▶ Leestekst:
Van Vlaamse klei naar Japanse zen

07 mei, 2014

“One Team, One philosophy, One target”, is de lijfspreuk van Bart De Pooter. Het klinkt als goeroetaal, maar wie deze uit klei geboetseerde Steenbakker beter kent, weet wel beter. Bart De Pooter is geen tafelspringer wel integendeel, een man die heel goed weet dat je alleen met vallen en opstaan het doel kunt bereiken, op voorwaarde dat je een afgelijnd concept en een gestroomlijnde structuur hebt. Waar vele chefs van zijn generatie hun heil zoeken in de media, opteert Bart De Pooter voor een marketingaanpak die niet door hoogdravende theorieën maar met Vlaamse nuchterheid geschraagd wordt. Die aanpak is ongezien in de Belgische gastronomische wereld. 

Het recht om fouten te maken

“In België durven chefs zich niet te presenteren vanuit een marketingmodel”, zegt De Pooter. “Wij gaan daarentegen uit van de mensen en het product. Welke zijn de verwachtingen? Welk imago willen we creëren? En via welke ontwikkelingsmodellen komen we tot een creatie? Mijn aanpak wordt niet steeds geapprecieerd. Ik kan daarmee leven. Maar ik ga mijn eigen weg!”

▶ Verzamelde gegevens:
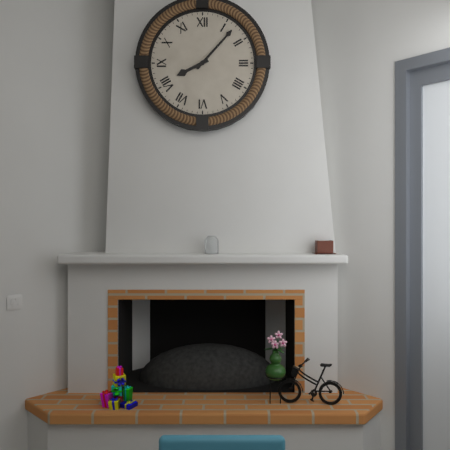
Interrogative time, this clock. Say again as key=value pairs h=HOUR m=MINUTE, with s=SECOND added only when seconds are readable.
h=8 m=7
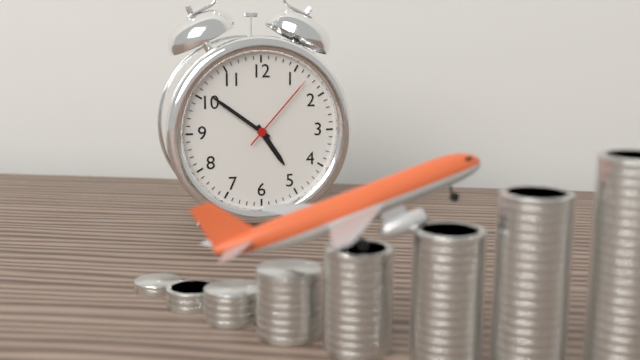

▶ Opdrachten:
a. Leg in één tot drie zinnen uit waarom de lijfspreuk van Bart De Pooter volgens de leestekst minder goeroetaal is dan ze klinkt.
b. Som alle vragen op die De Pooter in de leestekst zelf stelt om zijn aanpak te beschrijven.

▶ Oplossingen:
a. Wie De Pooter beter kent, weet dat hij geen tafelspringer is. Hij weet juist heel goed dat je alleen met vallen en opstaan je doel bereikt, op voorwaarde dat je een afgelijnd concept en een gestroomlijnde structuur hebt.

b.
- Welke zijn de verwachtingen?
- Welk imago willen we creëren?
- En via welke ontwikkelingsmodellen komen we tot een creatie?